The results of the survey show that 21.7% also reported that they refused or refused to seek medical treatment at the due to the fear of contracting the virus; 4.4% reported that they delayed going to a hospital for an urgent medical condition out of fear of corona.
Regarding the level of general anxiety of the public it was found that during the second closure period, 12.8 percent reported a state of general anxiety last fall compared to 7.7% who reported anxiety at the end of the first closure and removal of restrictions. It was also found that 21.1% reported a decrease in sleep quality. Nearly 30 percent reported that they had gained weight since the onset of the pandemic.

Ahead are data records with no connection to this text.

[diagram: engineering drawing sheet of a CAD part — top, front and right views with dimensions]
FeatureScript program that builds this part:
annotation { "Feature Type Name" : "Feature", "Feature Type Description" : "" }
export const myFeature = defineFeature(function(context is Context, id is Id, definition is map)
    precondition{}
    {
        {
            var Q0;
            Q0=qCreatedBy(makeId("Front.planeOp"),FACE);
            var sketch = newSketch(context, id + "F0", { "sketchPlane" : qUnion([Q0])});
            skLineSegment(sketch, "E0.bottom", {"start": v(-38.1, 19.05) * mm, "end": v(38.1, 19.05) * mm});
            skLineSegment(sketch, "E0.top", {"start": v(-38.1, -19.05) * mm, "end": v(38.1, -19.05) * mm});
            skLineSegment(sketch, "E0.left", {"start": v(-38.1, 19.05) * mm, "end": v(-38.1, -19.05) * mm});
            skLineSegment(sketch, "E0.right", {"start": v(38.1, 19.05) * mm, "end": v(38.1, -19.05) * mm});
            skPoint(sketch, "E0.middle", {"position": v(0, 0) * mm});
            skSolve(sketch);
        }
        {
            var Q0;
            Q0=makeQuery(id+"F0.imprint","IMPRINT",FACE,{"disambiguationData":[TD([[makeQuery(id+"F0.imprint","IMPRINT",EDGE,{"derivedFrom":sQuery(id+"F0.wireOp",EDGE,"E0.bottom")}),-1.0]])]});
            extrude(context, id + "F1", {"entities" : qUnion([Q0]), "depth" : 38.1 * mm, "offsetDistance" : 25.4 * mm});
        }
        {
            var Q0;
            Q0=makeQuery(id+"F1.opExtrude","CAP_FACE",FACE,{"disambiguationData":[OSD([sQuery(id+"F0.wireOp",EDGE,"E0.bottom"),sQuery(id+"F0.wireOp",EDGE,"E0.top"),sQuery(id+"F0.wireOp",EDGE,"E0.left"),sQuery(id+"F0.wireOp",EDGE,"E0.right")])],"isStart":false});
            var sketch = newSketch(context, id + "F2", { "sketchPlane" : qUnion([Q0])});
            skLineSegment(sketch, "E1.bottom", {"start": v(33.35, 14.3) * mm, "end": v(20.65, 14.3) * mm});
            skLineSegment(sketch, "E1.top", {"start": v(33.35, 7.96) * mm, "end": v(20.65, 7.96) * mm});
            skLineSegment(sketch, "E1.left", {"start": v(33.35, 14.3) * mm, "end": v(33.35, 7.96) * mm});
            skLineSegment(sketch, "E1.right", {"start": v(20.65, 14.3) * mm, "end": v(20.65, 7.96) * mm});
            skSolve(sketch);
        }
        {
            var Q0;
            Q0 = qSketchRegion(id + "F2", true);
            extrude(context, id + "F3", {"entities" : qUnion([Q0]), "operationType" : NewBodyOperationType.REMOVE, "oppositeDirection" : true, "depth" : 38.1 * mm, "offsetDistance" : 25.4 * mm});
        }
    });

Dr. Sharon Schnitman reported the increase in cannabis smoking, even though it is still illegal for general use and approved only for medical reasons among those Israelis who have Health Ministry permission to use it. The survey did not include people who use smokeless tobacco – both vaping and heated tobacco products that tobacco companies are pushing as a “replacement” for tobacco smokers.
But researchers at the University of York are calling for more stringent regulatory measures to reduce the health burden of smokeless tobacco, a product often found in UK stores without the proper health warnings and as a result of illicit trading.
Smokeless tobacco is particularly popular in Asia and Africa and includes chewing tobacco as well as various types of nasal tobacco. They contain high levels of nicotine as well as cancer producing toxic chemicals, making head and neck cancers common in those who consume smokeless tobacco products.
In a study of 25 wards across five boroughs, researchers looked at the types of products sold in local shops and assessed their compliance with UK regulations. They found that small amounts of smokeless tobacco are smuggled into the UK through domestic luggage, and larger amounts came through land and sea routes via Europe, whilst others are produced locally through small scale setups. In 52% of the local shops surveyed, products were sold under different brand names, none of which are legally permitted for sale in the UK.
Faraz Siddiqui, research fellow at the University of York’s department of health sciences, said: “Many people of South Asian origin use smokeless tobacco products, and it is particularly popular among women. Continued use of these products is known to lead to several oral and general health conditions, including cancers. It is imperative that smokeless tobacco products, which are directly implicated in head and neck cancers, are regulated in the same way that cigarette smoking is. And yet despite 181 countries agreeing to a common approach to controlling the demand and supply, there is still a serious lack of regulations in place.”